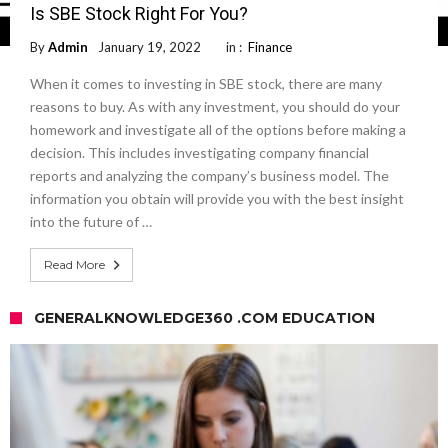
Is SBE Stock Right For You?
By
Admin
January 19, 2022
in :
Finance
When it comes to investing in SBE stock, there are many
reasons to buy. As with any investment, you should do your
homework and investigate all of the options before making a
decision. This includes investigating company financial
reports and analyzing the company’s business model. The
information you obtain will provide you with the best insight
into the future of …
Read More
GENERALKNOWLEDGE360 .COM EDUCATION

- - -

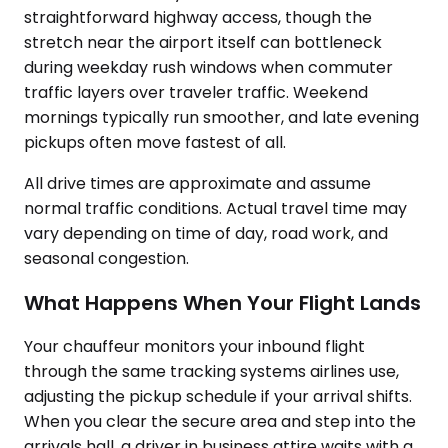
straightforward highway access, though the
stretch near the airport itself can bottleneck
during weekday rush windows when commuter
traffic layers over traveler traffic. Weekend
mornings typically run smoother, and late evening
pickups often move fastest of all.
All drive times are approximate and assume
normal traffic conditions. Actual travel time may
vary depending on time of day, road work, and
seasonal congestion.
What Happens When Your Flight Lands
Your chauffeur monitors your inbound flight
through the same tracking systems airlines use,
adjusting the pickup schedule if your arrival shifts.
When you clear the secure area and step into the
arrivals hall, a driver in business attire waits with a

- - -

*Description of the task*
Among the entries above, locate the lines containing "When you clear" and "arrivals hall, a", and transcribe exactly those two lines and all lines between.

*Expected answer*
When you clear the secure area and step into the
arrivals hall, a driver in business attire waits with a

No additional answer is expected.